Dog Experts Warn Against 'Disturbing' TikTok Trend: 'Stop It'

A popular video trend on social media app TikTok has led to warnings from vets and dog behavior experts over concerns it could result in face-biting injuries.

The trend sees pet owners use a popular sound on the app, documenting a comedic voice confronting someone over "talking smack" about them. TikTok users often mouth the audio animatedly in the face of a person, but some have chosen to use their dogs as the role.

According to dog behavior experts and vets alike, however, the trend could be incredibly stressful for dogs and dangerously result in the dog biting the owner's face, they warned Newsweek.

Vet and TikToker "Cat the Vet" shared her reaction to one of those videos that went viral three days ago, warning that: "It is not big, it is not clever, it is not funny. That dog is incredibly unhappy, it is going to bite you if you carry on like that and I don't care if it's your dog and you trust it and think that it won't, there are children on this app who will copy you and get bitten in the face because they thought it was cool because you did it. Please stop."

In the original video Cat was reacting to, a woman could be seen mouthing the audio in the face of her dog, along with head-jerking and arm movements. It can be watched in full here.

The family captured in the original video, which has over 2 million views, told Newsweek that they are not responsible for any copy-cat style videos, saying: "We posted a satire video, on a satire platform where the authorized users are 14 and over. Parents are responsible for their children's use of electronics and what they watch.

"Making the question about 'What if children repeat what you do' is like saying. My kid robbed a bank because he watched a movie about bank robbery. Too many people believe everything they see on the internet and believe every dog reacts to every situation the same way. This is 100% not the case."

Dog biting an arm
Stock image of a dog biting a hand. Getty Images

Newsweek spoke to Kennel Club Accredited dog trainer and behaviorist Joe Nutkins, who analyzed the reaction of dogs in these videos, noting the various indications of distress. "We can often tell if a dog really isn't comfortable about something just because they just don't 'look comfortable' generally speaking but they can also give quite clear warning signs too," she said. "To watch some of the videos was actually quite disturbing really.

"The majority, if not all, of the videos that I have seen show dogs turning their head a little bit to one side. It might literally just be turning a couple of centimeters slightly to one side away from the owner. Then they actually do what's called 'whale eye' which is where the dog turns their head a little bit and then they actually turn their eyes the other way as far as they can. The idea is they show the whites of their eyes as much as possible, trying to indicate that they are not liking the situation," she added.

Another indicator for Nutkins is the ears, which dogs often use as a form of expression: "You can see a lot of these dogs that are having this new trend showing so much with their ears! I haven't seen a single dog whose ear position or movement is in a nice natural position; they are all moved in a position showing 'I'm stressed' or giving calming signals to ask 'please don't do what you're doing."
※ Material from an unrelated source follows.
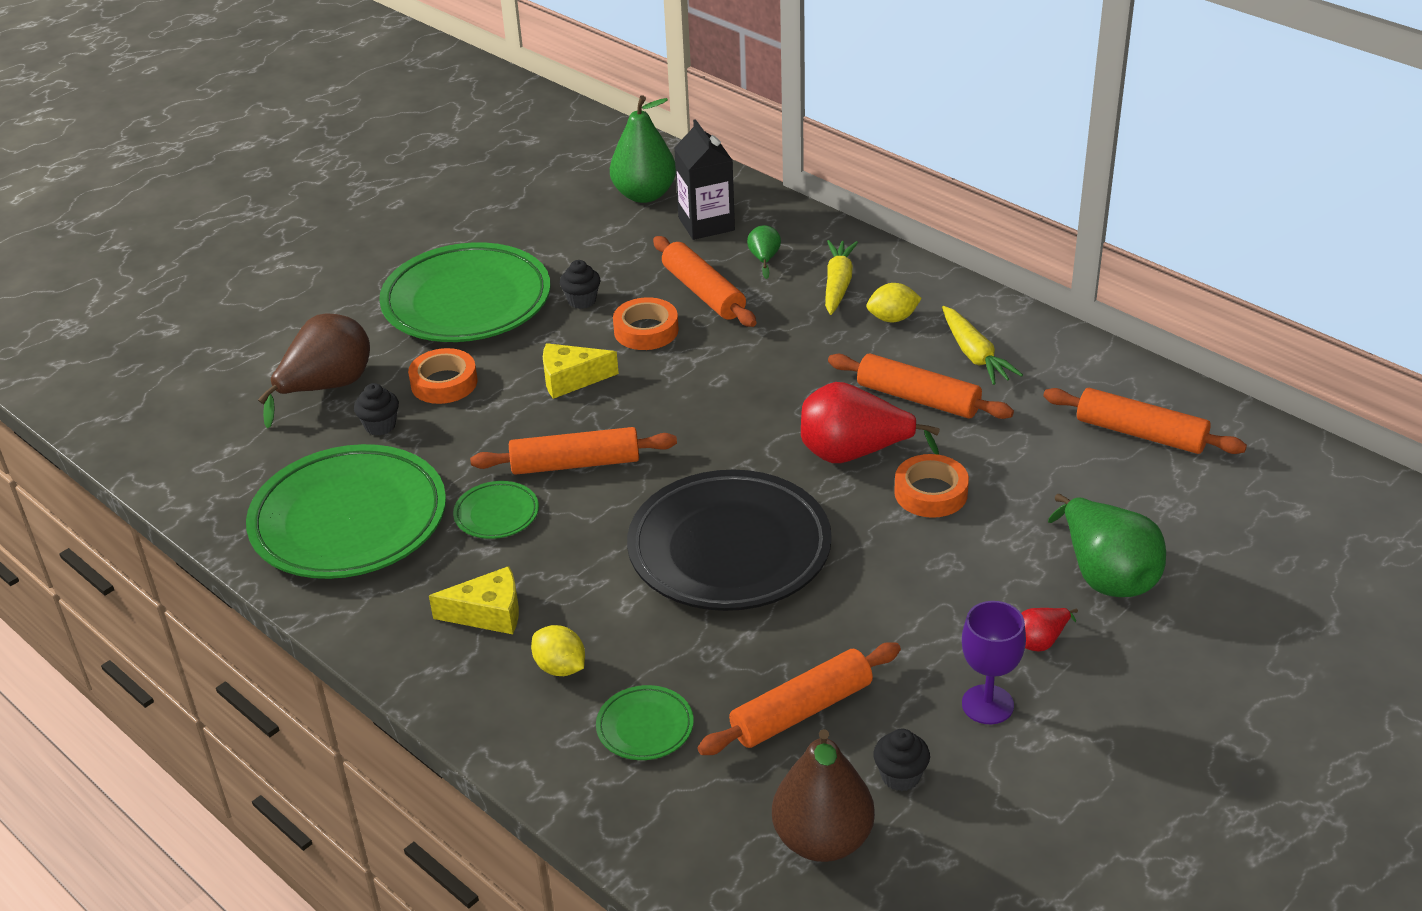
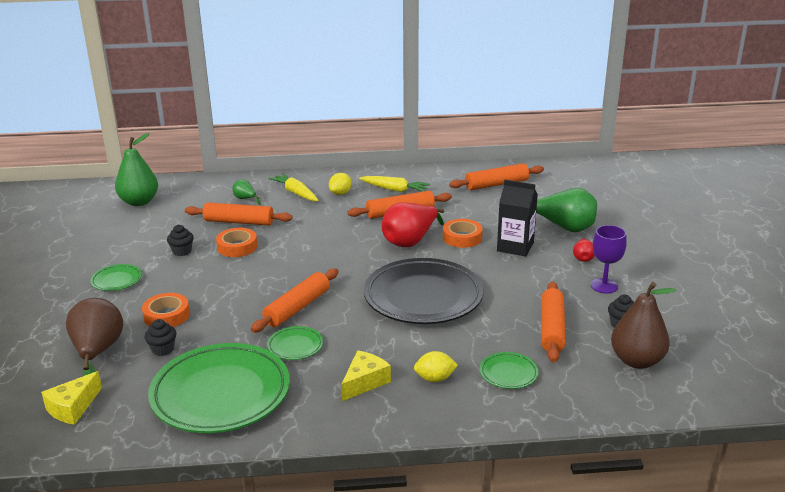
camera: 50 degrees left, 10 degrees down
(467, 302) = (117, 280): green plate -> green plate, size x0.43
(571, 379) = (234, 281): yellow cheese -> yellow cheese (73, 407)
(706, 224) = (193, 199): black carton -> black carton (515, 247)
For Nutkins, the ultimate danger with this trend is that the dog may turn around and bite the individual's face, after feeling threatened and distressed, or could potentially bite at an unsuspecting later point when reminded of the situation: " One of the biggest risks is that you will force your dog to feel so threatened and so worried that they feel they've already given many signals and warnings to say 'please don't do this' but they're left with one last resort. That last resort is going to be to turn round and bite."

Even in cases where no injuries are caused, Nutkins said the act could risk ruining any bond or trust your dog may have held with you.

Cut on girl's face
Stock image of a cut on a young girl's face. Getty Images

Ryan Neile, head of behavior services at U.K. pet charity Blue Cross expressed similar concern to Newsweek in a statement, saying: "This is a terrifying trend where you can see the animals are visibly frightened and confused by the human's behaviour.

"You should never shout at any pet (even if pretending) as this only causes distress and fear, while being this close to their face could easily cause the animal to react and cause serious injury.

"Blue Cross is concerned about the increase in people using their pets as props to boost their social media presence and we've been made aware of many other worrying examples.

"Pets are not toys to be exploited, humiliated or objectified for our own entertainment, these videos cause distress and confusion to our pets and can lead to illness, serious behaviour issues and serious injuries."

The RSPCA told Newsweek that though it understands the appeal of featuring dogs in TikTok videos, it should only be done in a way that is safe for all involved, unlike this trend: "We understand why owners want to feature their pets in social media posts and videos online but it's really important that these videos are filmed in a responsible way that doesn't cause any stress to the animals.

"Many of these videos show dogs exhibiting clear signals that they're anxious and uncomfortable with their owner's behaviour. As these videos go viral and spark trends which are copied by hundreds of thousands of people around the world - including children - this could lead to many incidents where dogs could bite through their fear.

"It's important to know the signs our pets give us that they're feeling uncomfortable in order to keep them happy and us safe."